I had a DDOS today on a webserver running debian sequeeze and blocked various IP-Adresses in iptables like so:
iptables -A INPUT -s 169.50.5.42 -j DROP
But it seems to not being dropping the traffic from these ip.
Listing all rules with iptables -L gives the following output:
Chain INPUT (policy ACCEPT)
target prot opt source destination
fail2ban-ssh tcp -- anywhere anywhere multiport dports ssh
fail2ban-pureftpd tcp -- anywhere anywhere multiport dports ftp
fail2ban-dovecot-pop3imap tcp -- anywhere anywhere multiport dports pop3,pop3s,imap2,imaps
DROP all -- 169.50.5.42-static.reverse.softlayer.com anywhere
DROP all -- 169.50.5.45-static.reverse.softlayer.com anywhere
DROP all -- 169.50.5.37-static.reverse.softlayer.com anywhere
DROP all -- 169.50.5.36-static.reverse.softlayer.com anywhere
DROP all -- 169.50.5.38-static.reverse.softlayer.com anywhere
DROP all -- 169.50.5.39-static.reverse.softlayer.com anywhere
DROP all -- 169.50.5.45-static.reverse.softlayer.com anywhere
DROP all -- 169.50.5.42-static.reverse.softlayer.com anywhere
Chain FORWARD (policy ACCEPT)
target prot opt source destination
Chain OUTPUT (policy ACCEPT)
target prot opt source destination
Chain fail2ban-dovecot-pop3imap (1 references)

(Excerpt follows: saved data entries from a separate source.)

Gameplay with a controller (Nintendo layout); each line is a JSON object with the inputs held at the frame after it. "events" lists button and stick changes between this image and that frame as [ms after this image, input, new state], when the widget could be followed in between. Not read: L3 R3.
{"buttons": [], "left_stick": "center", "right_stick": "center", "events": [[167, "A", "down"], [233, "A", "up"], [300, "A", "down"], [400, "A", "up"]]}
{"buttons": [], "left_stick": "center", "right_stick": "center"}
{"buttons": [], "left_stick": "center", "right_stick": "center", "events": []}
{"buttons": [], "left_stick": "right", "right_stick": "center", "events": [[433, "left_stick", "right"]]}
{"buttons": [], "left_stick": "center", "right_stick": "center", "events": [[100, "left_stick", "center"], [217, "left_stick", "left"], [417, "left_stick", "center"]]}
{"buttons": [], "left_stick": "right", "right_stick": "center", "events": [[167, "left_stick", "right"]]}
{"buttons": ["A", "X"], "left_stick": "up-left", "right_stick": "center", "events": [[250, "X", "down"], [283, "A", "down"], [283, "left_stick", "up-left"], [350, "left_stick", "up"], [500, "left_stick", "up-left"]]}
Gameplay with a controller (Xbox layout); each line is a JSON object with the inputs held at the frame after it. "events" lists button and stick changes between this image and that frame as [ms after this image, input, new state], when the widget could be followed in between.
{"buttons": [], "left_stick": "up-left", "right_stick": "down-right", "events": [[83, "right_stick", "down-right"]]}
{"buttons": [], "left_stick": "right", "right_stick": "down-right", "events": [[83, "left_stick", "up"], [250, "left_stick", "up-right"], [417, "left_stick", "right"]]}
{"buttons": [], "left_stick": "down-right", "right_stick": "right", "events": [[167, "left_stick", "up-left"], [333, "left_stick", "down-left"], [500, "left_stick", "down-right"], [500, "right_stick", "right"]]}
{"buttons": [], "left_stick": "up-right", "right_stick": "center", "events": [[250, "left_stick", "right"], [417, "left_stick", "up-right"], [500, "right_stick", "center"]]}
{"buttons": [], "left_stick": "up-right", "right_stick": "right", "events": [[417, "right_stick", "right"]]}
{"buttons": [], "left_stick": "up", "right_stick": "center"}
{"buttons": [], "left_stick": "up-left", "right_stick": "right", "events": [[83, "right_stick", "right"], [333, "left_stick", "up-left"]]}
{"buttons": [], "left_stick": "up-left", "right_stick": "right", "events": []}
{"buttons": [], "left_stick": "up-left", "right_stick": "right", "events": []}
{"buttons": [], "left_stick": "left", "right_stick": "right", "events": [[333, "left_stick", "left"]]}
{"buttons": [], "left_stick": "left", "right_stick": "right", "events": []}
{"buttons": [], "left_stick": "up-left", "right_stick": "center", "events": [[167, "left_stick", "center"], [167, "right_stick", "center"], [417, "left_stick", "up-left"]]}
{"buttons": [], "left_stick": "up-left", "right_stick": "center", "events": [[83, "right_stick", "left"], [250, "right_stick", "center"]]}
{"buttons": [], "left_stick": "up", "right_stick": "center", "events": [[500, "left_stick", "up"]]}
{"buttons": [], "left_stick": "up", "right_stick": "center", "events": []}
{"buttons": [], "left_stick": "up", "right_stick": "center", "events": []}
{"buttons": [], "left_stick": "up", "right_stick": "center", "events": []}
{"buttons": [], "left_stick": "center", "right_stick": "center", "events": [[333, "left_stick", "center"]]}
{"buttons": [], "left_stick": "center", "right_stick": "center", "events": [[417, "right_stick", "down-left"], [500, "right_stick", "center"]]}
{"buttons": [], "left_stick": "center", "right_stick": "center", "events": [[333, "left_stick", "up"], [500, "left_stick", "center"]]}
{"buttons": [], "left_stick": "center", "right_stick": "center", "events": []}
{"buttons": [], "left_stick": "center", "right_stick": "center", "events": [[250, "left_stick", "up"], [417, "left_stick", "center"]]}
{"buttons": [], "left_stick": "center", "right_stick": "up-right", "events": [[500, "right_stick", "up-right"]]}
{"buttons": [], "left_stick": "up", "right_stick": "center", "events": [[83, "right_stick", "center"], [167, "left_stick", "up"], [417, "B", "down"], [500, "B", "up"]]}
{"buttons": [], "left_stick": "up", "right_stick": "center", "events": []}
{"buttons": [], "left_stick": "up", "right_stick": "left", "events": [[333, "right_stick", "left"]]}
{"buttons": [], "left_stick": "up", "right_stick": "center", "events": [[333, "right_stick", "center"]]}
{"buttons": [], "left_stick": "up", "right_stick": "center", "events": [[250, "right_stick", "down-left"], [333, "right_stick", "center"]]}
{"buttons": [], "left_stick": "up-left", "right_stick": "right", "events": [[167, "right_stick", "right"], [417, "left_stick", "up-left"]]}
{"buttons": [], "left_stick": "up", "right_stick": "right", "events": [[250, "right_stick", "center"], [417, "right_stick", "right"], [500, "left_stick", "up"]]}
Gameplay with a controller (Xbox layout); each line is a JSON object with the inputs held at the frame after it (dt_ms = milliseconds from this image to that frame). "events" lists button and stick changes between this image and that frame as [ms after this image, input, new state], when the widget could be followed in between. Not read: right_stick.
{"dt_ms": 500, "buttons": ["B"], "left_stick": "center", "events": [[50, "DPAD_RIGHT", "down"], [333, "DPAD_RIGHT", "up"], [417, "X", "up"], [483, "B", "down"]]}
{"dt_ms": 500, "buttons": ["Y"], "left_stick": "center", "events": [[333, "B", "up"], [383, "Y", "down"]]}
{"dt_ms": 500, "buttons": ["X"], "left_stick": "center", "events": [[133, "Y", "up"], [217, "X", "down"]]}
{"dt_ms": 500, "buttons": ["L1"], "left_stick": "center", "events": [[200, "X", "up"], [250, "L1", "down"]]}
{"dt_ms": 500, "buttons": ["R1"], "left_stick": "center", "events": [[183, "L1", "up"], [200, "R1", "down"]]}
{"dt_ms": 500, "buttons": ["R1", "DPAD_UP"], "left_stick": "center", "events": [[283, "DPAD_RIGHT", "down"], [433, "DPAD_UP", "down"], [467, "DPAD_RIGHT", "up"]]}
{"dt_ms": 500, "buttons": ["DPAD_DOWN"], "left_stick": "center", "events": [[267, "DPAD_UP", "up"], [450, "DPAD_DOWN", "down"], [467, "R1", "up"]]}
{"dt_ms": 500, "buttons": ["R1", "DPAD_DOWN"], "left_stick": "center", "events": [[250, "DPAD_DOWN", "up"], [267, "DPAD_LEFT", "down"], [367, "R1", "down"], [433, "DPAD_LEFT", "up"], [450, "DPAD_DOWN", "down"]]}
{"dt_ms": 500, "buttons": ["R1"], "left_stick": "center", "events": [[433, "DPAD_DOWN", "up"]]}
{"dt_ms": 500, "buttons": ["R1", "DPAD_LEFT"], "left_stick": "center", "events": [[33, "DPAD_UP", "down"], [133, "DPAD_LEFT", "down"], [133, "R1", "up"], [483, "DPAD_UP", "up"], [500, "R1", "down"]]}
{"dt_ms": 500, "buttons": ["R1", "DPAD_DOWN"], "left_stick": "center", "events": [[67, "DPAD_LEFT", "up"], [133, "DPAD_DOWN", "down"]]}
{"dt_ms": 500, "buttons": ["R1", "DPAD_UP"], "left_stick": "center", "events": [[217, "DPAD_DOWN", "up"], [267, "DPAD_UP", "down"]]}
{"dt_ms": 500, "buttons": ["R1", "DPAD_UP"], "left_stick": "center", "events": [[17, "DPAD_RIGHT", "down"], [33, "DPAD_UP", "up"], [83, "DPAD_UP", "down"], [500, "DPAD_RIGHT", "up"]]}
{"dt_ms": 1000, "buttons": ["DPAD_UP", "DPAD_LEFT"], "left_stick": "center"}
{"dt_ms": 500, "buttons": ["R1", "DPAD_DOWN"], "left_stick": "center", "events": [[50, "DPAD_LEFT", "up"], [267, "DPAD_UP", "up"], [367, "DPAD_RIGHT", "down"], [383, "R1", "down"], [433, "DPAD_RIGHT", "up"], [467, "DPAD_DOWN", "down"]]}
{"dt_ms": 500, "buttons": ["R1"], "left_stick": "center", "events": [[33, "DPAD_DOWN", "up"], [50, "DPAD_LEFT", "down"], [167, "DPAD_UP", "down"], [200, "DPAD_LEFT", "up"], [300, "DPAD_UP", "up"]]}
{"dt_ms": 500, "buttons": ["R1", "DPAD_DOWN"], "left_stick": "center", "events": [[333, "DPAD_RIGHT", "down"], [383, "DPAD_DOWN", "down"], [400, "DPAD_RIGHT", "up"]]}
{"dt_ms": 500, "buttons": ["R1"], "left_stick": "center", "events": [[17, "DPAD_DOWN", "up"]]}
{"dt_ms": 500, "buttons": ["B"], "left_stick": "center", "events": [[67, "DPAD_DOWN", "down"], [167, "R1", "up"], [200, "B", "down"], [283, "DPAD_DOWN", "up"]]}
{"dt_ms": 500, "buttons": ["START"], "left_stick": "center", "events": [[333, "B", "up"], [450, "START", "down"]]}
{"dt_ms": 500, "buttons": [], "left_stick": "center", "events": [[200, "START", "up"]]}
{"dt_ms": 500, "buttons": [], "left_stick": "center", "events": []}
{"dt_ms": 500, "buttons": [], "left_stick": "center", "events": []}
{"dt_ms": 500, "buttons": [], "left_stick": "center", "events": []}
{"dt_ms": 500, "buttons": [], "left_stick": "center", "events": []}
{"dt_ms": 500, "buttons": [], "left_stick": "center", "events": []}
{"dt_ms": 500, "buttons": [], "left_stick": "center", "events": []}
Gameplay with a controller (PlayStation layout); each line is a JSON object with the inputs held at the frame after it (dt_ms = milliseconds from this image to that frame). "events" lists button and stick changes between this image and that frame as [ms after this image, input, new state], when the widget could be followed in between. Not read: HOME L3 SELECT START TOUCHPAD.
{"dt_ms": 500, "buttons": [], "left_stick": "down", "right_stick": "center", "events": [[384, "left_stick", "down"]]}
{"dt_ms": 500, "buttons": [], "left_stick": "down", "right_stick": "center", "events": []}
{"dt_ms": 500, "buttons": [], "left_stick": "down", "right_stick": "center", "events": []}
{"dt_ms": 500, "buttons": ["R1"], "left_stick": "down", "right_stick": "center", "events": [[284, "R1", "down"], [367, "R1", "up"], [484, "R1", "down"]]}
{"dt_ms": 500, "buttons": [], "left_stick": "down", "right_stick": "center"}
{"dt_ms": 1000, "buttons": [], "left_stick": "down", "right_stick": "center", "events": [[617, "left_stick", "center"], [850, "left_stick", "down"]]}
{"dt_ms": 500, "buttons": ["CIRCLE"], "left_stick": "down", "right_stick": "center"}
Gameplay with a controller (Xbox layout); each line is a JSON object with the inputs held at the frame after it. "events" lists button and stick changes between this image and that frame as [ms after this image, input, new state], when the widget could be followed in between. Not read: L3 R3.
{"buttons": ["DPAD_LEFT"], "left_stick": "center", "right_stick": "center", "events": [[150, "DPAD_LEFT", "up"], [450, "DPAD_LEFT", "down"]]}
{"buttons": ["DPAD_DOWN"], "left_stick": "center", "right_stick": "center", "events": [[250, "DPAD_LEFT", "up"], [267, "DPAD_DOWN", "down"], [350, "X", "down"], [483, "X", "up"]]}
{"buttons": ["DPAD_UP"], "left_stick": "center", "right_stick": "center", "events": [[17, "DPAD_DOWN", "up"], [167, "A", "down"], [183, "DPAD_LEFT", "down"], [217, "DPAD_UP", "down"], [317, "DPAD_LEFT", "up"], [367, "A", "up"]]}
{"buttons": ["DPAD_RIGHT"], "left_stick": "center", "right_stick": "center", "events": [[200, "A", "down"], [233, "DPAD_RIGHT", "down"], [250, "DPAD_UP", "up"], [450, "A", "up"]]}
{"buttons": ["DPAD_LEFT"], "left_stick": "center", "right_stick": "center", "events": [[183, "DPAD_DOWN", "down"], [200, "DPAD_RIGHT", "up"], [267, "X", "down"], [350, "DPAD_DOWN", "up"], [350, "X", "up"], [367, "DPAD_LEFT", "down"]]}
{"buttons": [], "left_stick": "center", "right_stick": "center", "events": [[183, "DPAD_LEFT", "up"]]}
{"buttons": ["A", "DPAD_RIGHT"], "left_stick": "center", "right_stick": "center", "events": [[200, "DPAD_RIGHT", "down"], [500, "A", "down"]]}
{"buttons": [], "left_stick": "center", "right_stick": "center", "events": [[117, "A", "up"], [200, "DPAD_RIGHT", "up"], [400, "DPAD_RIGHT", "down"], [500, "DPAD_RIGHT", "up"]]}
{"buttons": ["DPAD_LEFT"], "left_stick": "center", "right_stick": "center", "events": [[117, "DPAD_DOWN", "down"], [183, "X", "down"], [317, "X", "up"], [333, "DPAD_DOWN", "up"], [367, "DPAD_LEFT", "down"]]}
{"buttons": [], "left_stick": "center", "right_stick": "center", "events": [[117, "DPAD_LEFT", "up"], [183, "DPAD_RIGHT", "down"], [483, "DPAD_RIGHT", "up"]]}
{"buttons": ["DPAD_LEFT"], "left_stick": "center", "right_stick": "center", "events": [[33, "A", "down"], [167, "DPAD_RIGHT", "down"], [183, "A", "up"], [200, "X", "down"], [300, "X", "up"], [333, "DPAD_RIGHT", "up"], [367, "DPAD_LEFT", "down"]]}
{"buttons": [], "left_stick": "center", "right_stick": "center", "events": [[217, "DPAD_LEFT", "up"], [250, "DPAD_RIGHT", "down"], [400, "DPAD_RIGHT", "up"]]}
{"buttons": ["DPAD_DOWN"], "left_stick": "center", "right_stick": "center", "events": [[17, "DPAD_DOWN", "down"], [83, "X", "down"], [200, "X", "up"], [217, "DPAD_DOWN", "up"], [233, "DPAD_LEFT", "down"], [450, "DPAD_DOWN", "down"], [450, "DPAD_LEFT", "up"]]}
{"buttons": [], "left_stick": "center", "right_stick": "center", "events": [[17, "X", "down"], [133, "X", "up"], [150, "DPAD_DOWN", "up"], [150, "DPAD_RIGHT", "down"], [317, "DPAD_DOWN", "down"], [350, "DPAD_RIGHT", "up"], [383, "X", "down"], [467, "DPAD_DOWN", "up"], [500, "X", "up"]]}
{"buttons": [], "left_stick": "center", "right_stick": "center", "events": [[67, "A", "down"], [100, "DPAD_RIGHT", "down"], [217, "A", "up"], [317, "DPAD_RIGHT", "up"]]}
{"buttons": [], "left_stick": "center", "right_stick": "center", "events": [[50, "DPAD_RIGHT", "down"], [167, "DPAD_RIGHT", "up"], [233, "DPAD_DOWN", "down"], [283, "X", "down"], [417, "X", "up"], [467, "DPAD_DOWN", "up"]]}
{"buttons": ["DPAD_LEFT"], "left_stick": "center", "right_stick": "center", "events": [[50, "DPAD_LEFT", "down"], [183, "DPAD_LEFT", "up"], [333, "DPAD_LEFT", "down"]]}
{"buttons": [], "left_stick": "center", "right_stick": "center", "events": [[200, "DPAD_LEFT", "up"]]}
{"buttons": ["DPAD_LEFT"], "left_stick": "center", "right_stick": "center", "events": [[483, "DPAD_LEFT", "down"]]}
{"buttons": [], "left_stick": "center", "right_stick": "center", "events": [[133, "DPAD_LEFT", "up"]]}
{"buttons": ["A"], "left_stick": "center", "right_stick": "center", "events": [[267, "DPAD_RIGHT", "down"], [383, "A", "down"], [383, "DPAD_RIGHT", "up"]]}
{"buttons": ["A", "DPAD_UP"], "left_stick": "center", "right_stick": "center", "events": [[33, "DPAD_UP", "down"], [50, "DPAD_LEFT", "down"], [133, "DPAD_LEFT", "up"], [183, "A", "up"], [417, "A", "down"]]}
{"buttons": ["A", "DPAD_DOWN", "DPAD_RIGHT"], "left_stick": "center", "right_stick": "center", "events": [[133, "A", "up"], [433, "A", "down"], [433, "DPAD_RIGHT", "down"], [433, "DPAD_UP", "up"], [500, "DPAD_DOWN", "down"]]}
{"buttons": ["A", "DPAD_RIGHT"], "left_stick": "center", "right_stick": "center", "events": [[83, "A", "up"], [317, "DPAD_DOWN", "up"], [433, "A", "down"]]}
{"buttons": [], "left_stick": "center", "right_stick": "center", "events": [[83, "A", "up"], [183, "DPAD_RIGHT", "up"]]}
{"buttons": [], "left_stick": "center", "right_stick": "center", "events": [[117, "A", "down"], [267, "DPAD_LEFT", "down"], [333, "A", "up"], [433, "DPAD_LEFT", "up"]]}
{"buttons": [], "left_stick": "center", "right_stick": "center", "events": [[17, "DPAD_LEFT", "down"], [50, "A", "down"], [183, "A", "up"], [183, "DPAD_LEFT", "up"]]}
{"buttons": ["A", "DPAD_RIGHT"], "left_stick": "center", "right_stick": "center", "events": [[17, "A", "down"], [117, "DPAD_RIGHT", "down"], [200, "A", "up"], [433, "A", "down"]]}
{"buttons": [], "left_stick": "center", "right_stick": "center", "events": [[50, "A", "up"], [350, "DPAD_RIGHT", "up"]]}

target prot opt source destination
RETURN all -- anywhere anywhere
Chain fail2ban-pureftpd (1 references)
target prot opt source destination
RETURN all -- anywhere anywhere
Chain fail2ban-ssh (1 references)
target prot opt source destination
DROP all -- 43.229.53.60 anywhere
RETURN all -- anywhere anywhere
Is there something that i missed?
I can answer myself. Apparently it needs some time to apply all changes internally. After one minute or so the rules are working.